= Beginning of Section =

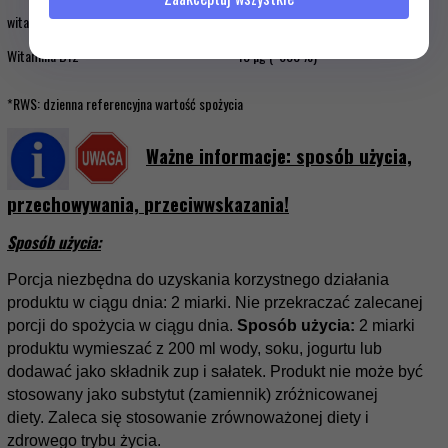
witamina A
135 µg (*16,9%)
Witamina B12
15 µg (*600%)
*RWS: dzienna referencyjna wartość spożycia
Ważne informacje: sposób użycia,
przechowywania,
przeciwwskazania
!
Sposób użycia:
Porcja niezbędna do uzyskania korzystnego działania
produktu w ciągu dnia: 2 miarki. Nie przekraczać zalecanej
porcji do spożycia w ciągu dnia.
Sposób użycia:
2 miarki
produktu wymieszać z 200 ml wody, soku, jogurtu lub
dodawać jako składnik zup i sałatek. Produkt nie może być
stosowany jako substytut (zamiennik) zróżnicowanej
diety. Zaleca się stosowanie zrównoważonej diety i
zdrowego trybu życia.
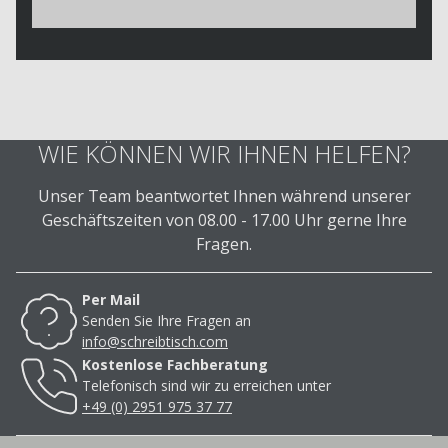
WIE KÖNNEN WIR IHNEN HELFEN?
Unser Team beantwortet Ihnen während unserer
Geschäftszeiten von 08.00 - 17.00 Uhr gerne Ihre
Fragen.
Per Mail
Senden Sie Ihre Fragen an
info@schreibtisch.com
Kostenlose Fachberatung
Telefonisch sind wir zu erreichen unter
+49 (0) 2951 975 37 77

= End of Section =

# Work task:
Please write out exactly, and only, the lines from the beginning of the entries through the line containing "Unser Team beantwortet Ihnen während unserer", including both and skipping all pictures.

# Final answer:
witamina A
135 µg (*16,9%)
Witamina B12
15 µg (*600%)
*RWS: dzienna referencyjna wartość spożycia
Ważne informacje: sposób użycia,
przechowywania,
przeciwwskazania
!
Sposób użycia:
Porcja niezbędna do uzyskania korzystnego działania
produktu w ciągu dnia: 2 miarki. Nie przekraczać zalecanej
porcji do spożycia w ciągu dnia.
Sposób użycia:
2 miarki
produktu wymieszać z 200 ml wody, soku, jogurtu lub
dodawać jako składnik zup i sałatek. Produkt nie może być
stosowany jako substytut (zamiennik) zróżnicowanej
diety. Zaleca się stosowanie zrównoważonej diety i
zdrowego trybu życia.
WIE KÖNNEN WIR IHNEN HELFEN?
Unser Team beantwortet Ihnen während unserer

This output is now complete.